Hike, demonstrations set at Poverty Point
Published 11:11 am Tuesday, February 18, 2014
A hike though the home site of one of the earliest civilizations in North America is set for Saturday, and the following week visitors will get a chance to see how these ancient people used tools.
A 2.6-mile ranger-guided hike is set to begin at 11 a.m. Saturday at Poverty Point State Historic Site, near Pioneer, La., in West Carroll Parish.
Participants will explore the park’s earthen ridges and mounds while learning about the prehistoric peoples that once occupied the site more than 3,500 years ago.
Natives known as Poverty Point People constructed an complex of semi-elliptical earthen ridges and mounds centered around a 35-acre flat plaza in what is now the state historical site.
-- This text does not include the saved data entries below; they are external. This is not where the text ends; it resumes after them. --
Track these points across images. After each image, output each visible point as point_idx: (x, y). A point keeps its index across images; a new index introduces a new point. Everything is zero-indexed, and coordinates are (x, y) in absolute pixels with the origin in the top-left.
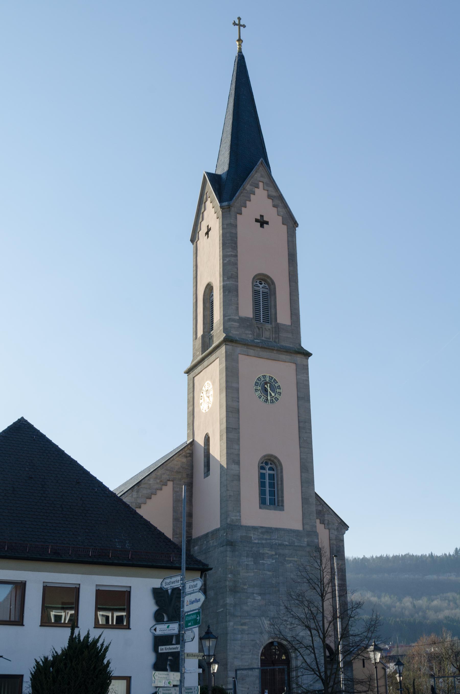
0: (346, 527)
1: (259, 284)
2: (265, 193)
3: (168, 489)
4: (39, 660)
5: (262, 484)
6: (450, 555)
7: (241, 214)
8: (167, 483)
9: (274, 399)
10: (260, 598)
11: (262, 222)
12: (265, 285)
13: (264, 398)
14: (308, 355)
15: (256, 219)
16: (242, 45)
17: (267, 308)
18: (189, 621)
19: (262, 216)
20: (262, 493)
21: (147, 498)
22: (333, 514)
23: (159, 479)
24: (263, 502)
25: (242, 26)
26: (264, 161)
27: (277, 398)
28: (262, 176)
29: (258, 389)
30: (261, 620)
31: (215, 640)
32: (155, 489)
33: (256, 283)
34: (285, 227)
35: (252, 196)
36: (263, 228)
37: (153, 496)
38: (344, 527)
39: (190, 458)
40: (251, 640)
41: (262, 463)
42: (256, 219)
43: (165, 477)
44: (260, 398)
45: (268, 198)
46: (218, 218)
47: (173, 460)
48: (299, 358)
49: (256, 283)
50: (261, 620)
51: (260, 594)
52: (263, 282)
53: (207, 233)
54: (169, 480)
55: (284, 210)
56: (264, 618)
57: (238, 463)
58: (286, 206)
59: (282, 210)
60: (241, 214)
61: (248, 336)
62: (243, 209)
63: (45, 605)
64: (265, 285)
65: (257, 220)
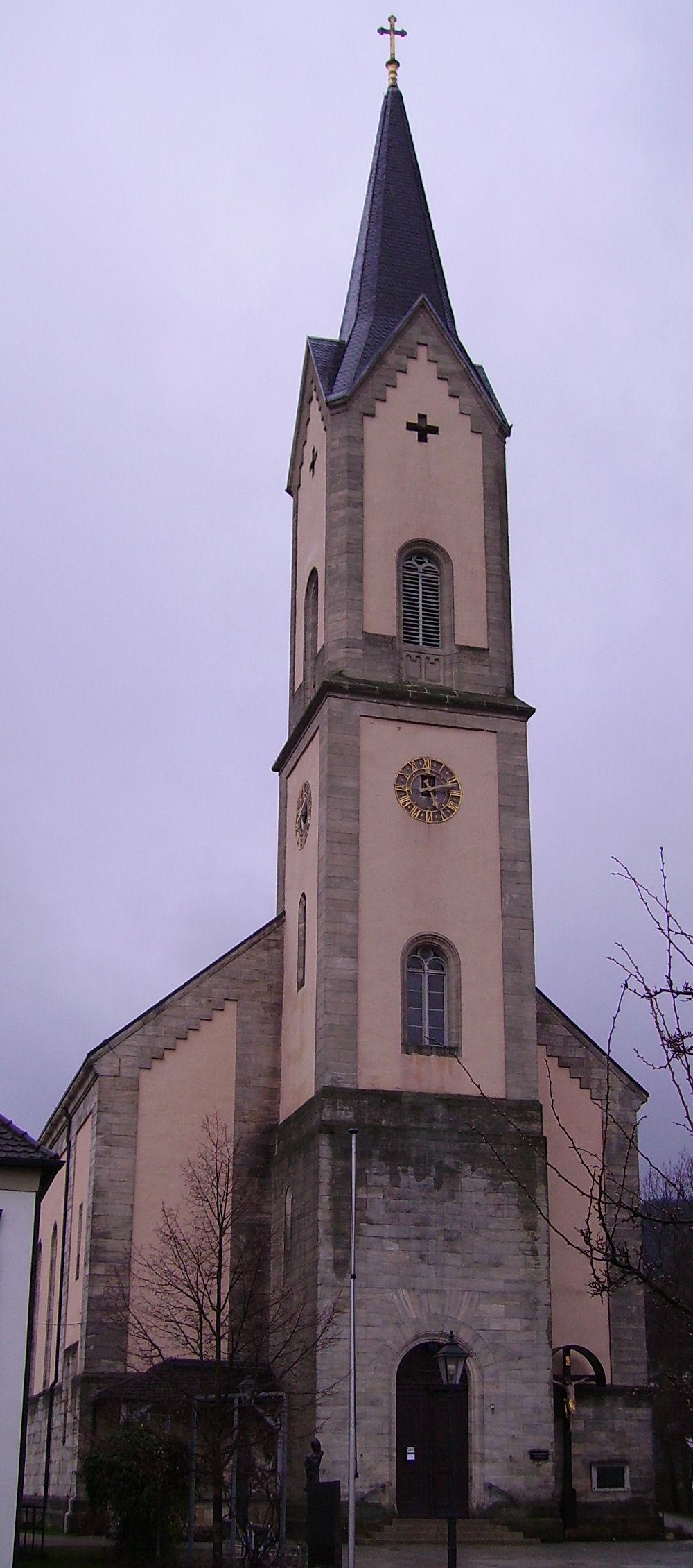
1: (416, 564)
3: (227, 1020)
7: (373, 416)
9: (442, 812)
10: (396, 1247)
11: (422, 429)
12: (429, 565)
13: (418, 810)
14: (527, 712)
15: (408, 423)
16: (398, 71)
17: (433, 614)
19: (422, 417)
21: (178, 1038)
23: (205, 997)
25: (397, 33)
26: (427, 299)
27: (450, 809)
28: (424, 333)
29: (406, 790)
30: (398, 1296)
32: (196, 1019)
33: (409, 562)
34: (478, 439)
36: (426, 441)
40: (373, 1339)
42: (408, 423)
43: (219, 993)
44: (409, 810)
47: (237, 956)
48: (504, 724)
49: (409, 562)
50: (398, 1296)
51: (397, 1239)
55: (475, 400)
56: (405, 1292)
57: (353, 953)
59: (469, 400)
61: (383, 675)
62: (379, 406)
63: (457, 1383)
64: (429, 565)
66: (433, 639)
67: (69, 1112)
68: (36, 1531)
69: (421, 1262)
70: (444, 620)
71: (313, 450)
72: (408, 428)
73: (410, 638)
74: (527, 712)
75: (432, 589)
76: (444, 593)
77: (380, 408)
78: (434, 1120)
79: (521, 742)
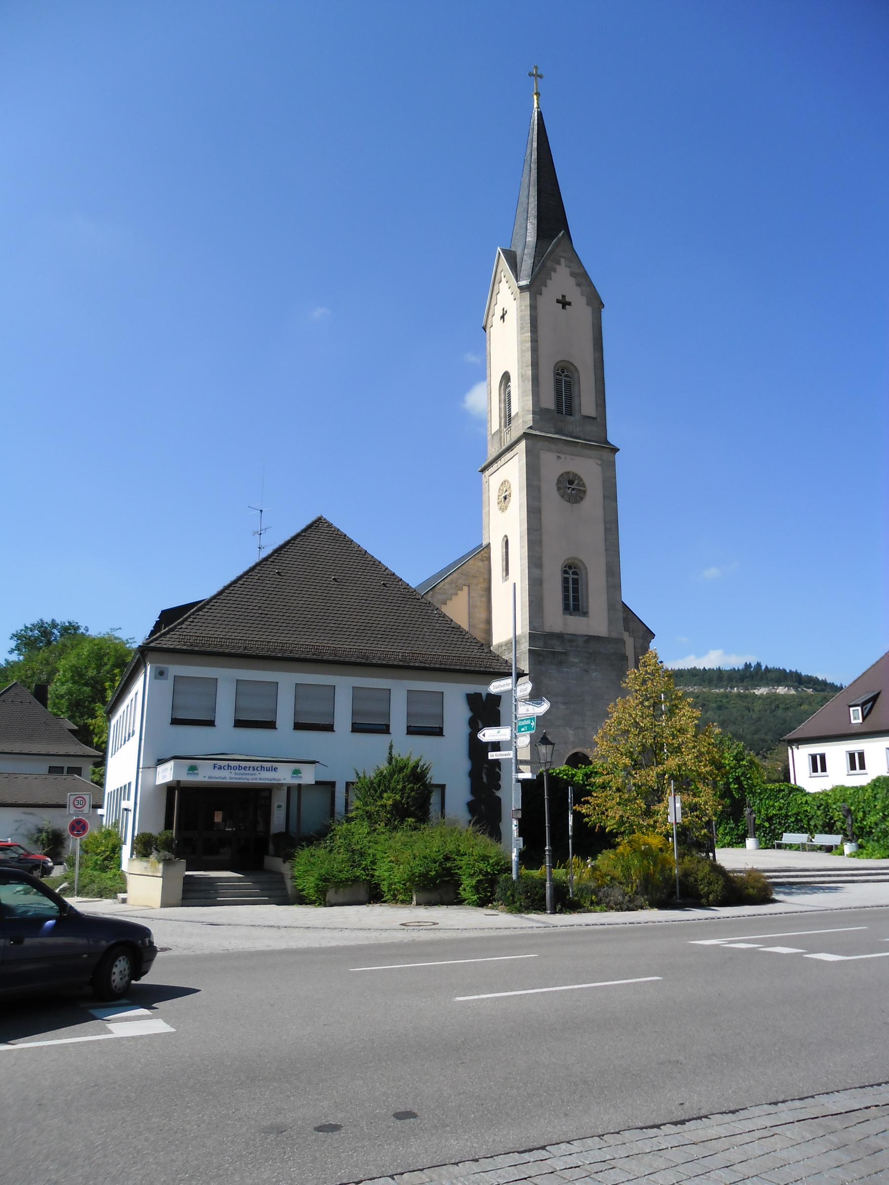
0: (650, 635)
2: (568, 270)
4: (421, 763)
5: (566, 589)
6: (739, 669)
8: (462, 588)
11: (564, 303)
14: (615, 450)
17: (570, 398)
18: (523, 726)
20: (566, 598)
22: (638, 621)
24: (566, 608)
31: (552, 746)
35: (553, 274)
37: (453, 597)
38: (650, 635)
39: (486, 562)
41: (565, 567)
45: (571, 276)
46: (515, 299)
48: (605, 454)
51: (564, 703)
52: (566, 371)
53: (503, 317)
54: (465, 585)
58: (591, 284)
60: (541, 294)
62: (544, 289)
65: (558, 301)
66: (570, 413)
67: (76, 728)
68: (794, 747)
69: (101, 832)
70: (575, 402)
71: (503, 309)
72: (571, 303)
73: (559, 411)
74: (615, 450)
75: (569, 385)
76: (575, 390)
77: (544, 289)
78: (577, 646)
79: (613, 464)
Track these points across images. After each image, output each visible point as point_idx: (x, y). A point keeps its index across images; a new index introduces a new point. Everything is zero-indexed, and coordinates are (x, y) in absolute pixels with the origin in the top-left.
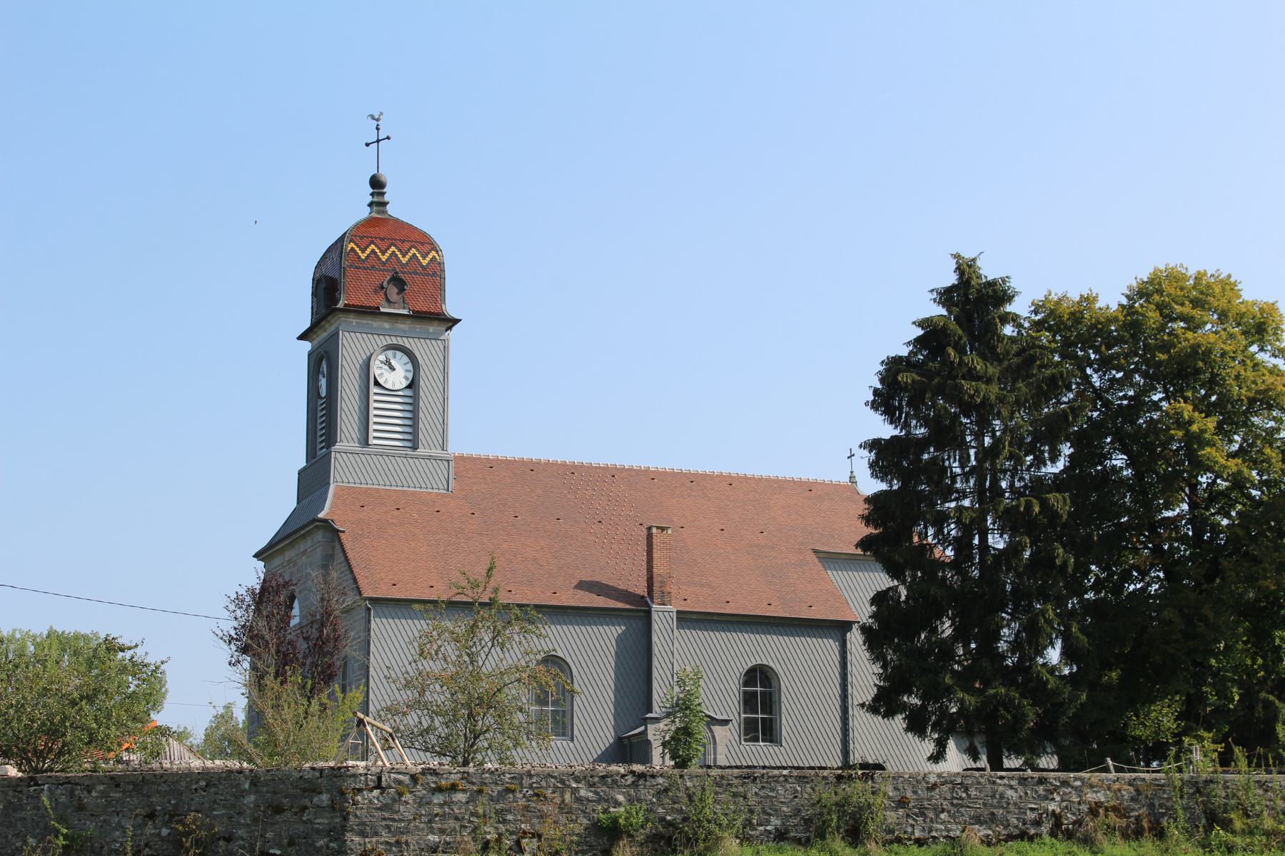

The largest mound — Mound A — is in the shape of a bird and is believed to have been built over a period of a few months by men and women carrying basketloads of dirt.
Some scientists believe the mounds held ceremonial purposes, while some New Age groups contend the mounds were intended as landing places for extraterrestrial life.
Archeologists believe the ridges were used to hold housing and it is estimated that as many as 2,500 people lived at Poverty Point around 1500 B.C., at the height of the civilization.
From 1 to 4 p.m. Sunday, March 2, the park will host hourly tool demonstrations, giving visitors a look at the stone tools Poverty Point People used in their daily lives.
The program includes hands on artifacts display, with audience participation encouraged, park officials said.
Last year, Poverty Point State Historic Site was nominated as a UNESCO World Heritage Site, and a determination on the designation is expected sometime this year. Other World Heritage Sites include the birthplace of Jesus, the Great Wall of China and the Great Pyramid at Giza.
In 2013 UNESCO added 19 sites to the list, but no new heritage sites have been added yet for 2014.
Admission is $4. Children younger than 12 and adults 62 and older are admitted free. The park is open daily from 9 a.m. to 5 p.m.